Supplied data:
----

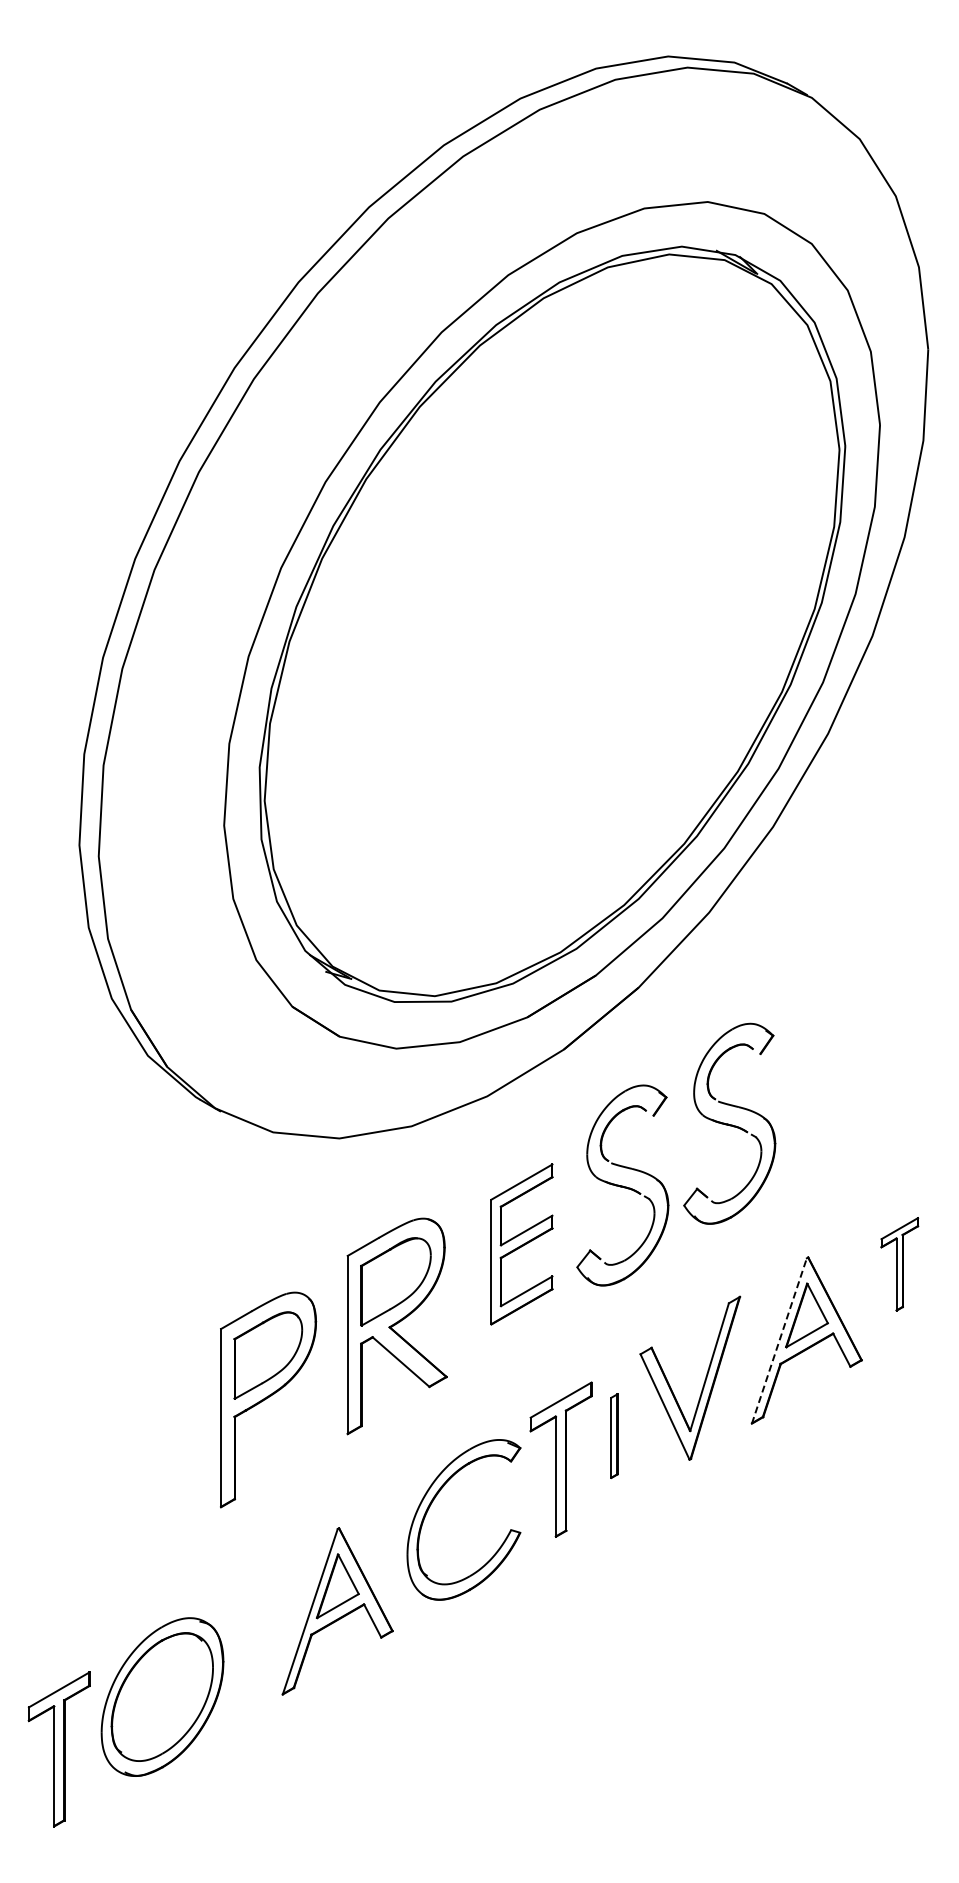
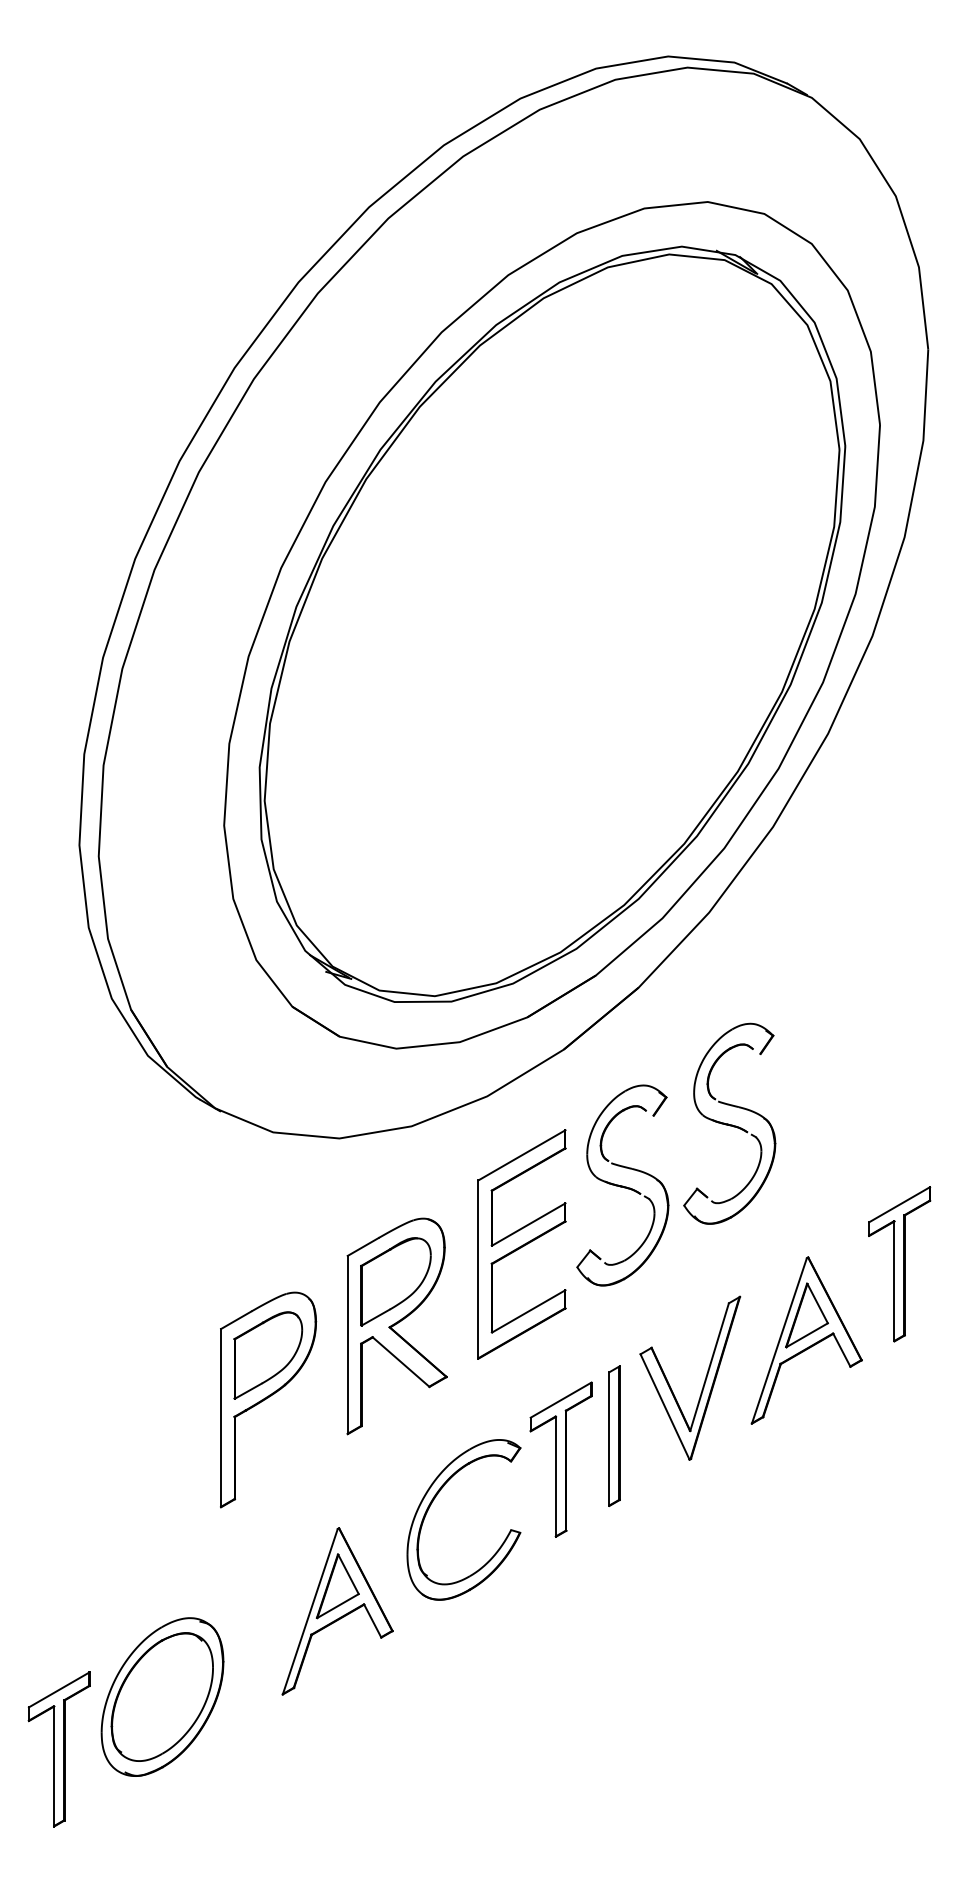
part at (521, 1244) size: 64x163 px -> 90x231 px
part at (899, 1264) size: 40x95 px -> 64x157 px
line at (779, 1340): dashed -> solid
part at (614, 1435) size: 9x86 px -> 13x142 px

----

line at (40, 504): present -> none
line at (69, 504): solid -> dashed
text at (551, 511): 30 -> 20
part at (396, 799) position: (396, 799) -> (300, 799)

----

The exercise: List the material as a numbered list, from the line containing "part at (521, 1244)" up to and including the line containing "part at (614, 1435)", omitting any blank lines.

Solution below:
1. part at (521, 1244) size: 64x163 px -> 90x231 px
2. part at (899, 1264) size: 40x95 px -> 64x157 px
3. line at (779, 1340): dashed -> solid
4. part at (614, 1435) size: 9x86 px -> 13x142 px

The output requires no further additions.